• _TASK TO CARRY OUT_: Copy out, in full, each line of the material below that contains the word "What".

RECORDS FOR THIS EXERCISE below:

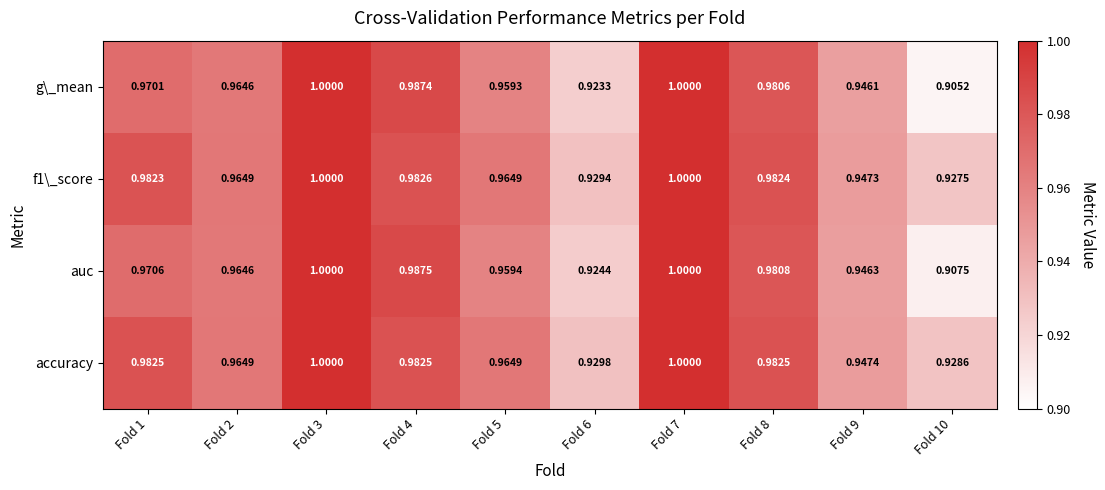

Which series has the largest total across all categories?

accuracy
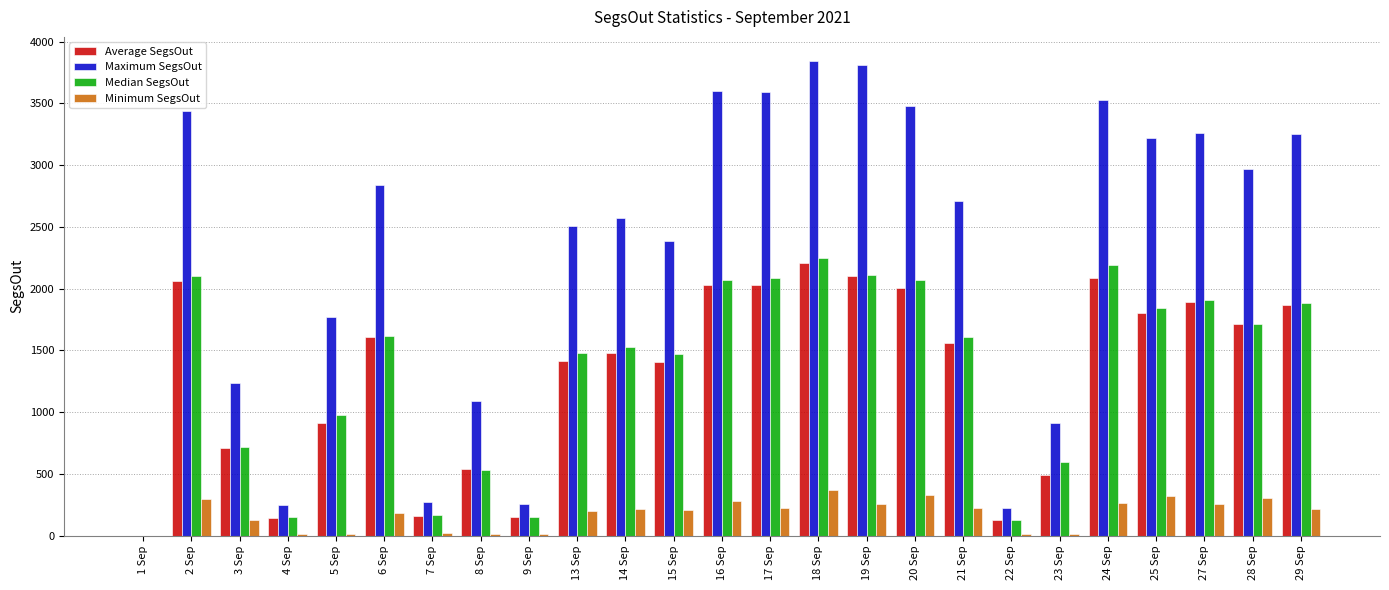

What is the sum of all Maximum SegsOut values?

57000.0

End of RECORDS FOR THIS EXERCISE.
RECORDS FOR THIS EXERCISE below:

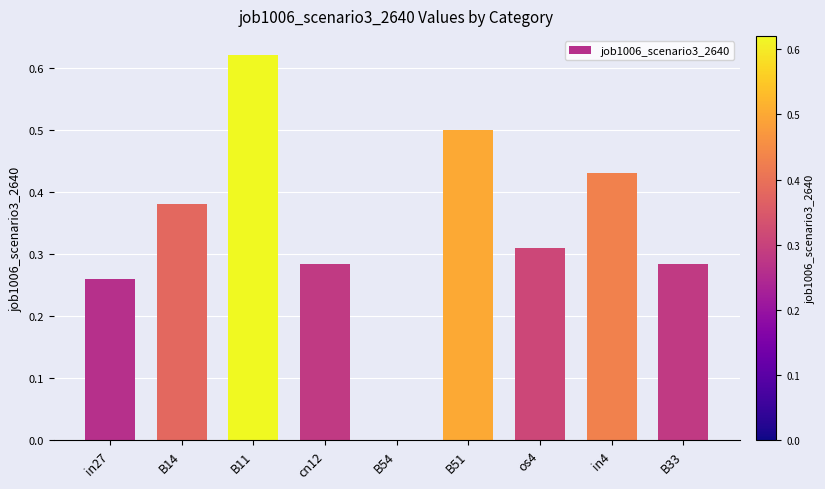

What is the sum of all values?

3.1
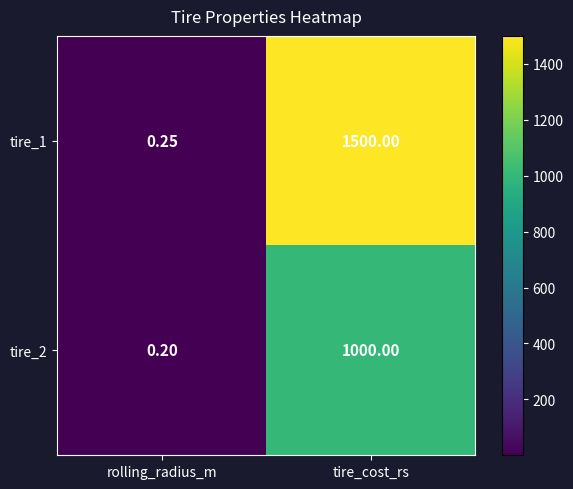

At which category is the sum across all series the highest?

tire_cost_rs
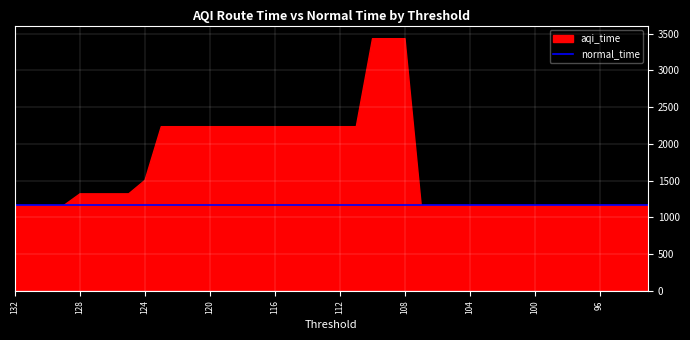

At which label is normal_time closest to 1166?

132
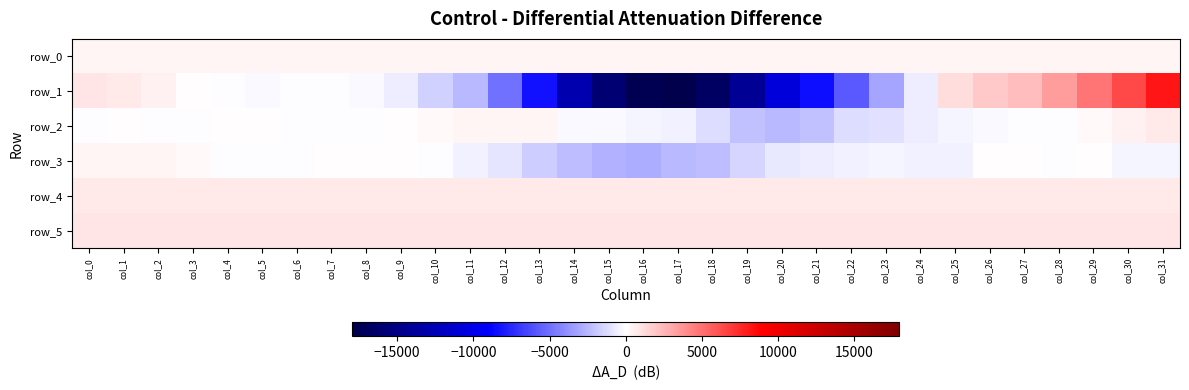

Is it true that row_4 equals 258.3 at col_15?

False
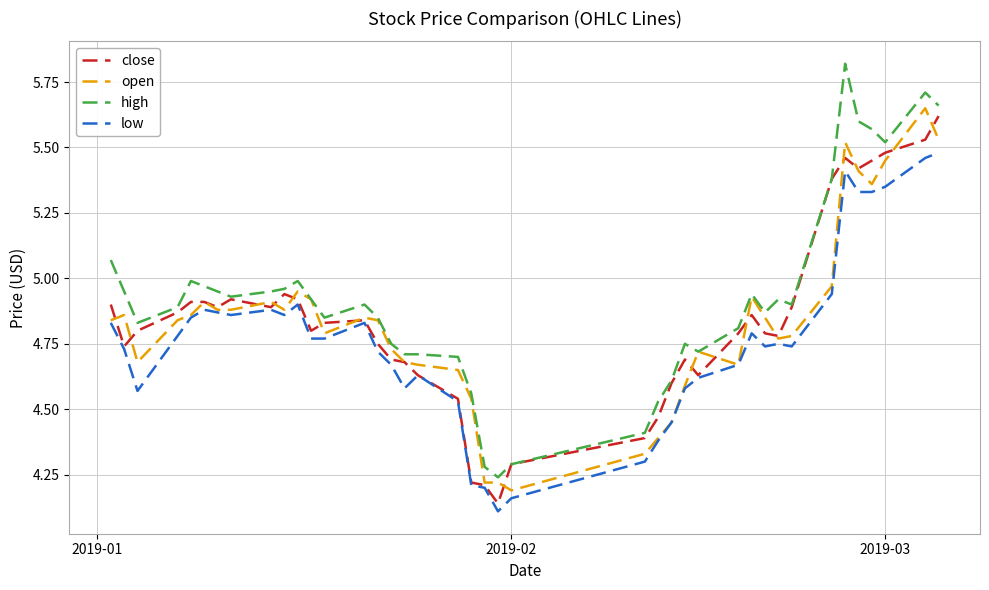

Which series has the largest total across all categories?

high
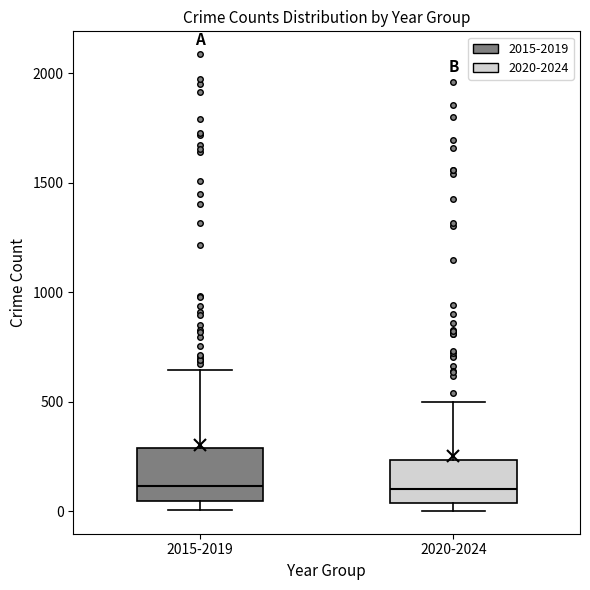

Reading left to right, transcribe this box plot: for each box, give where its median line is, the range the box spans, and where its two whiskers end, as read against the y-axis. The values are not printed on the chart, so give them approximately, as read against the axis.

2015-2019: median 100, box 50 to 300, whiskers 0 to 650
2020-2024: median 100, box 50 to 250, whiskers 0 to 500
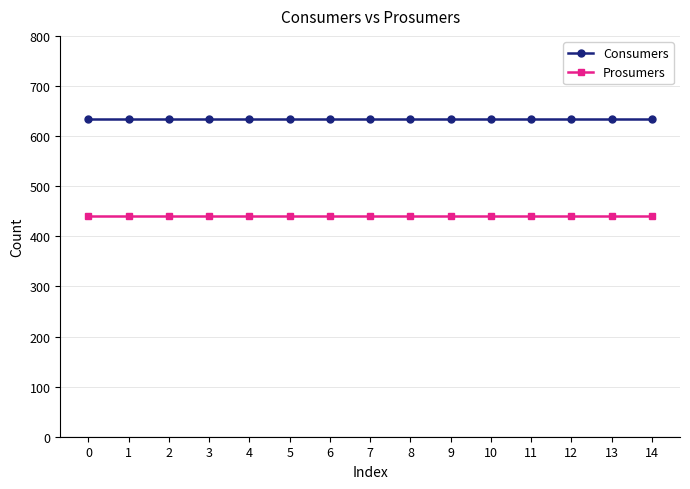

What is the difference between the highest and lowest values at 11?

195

End of RECORDS FOR THIS EXERCISE.

• _EXERCISE SOLUTION_:
What is the sum of all Maximum SegsOut values?
What is the sum of all values?
What is the difference between the highest and lowest values at 11?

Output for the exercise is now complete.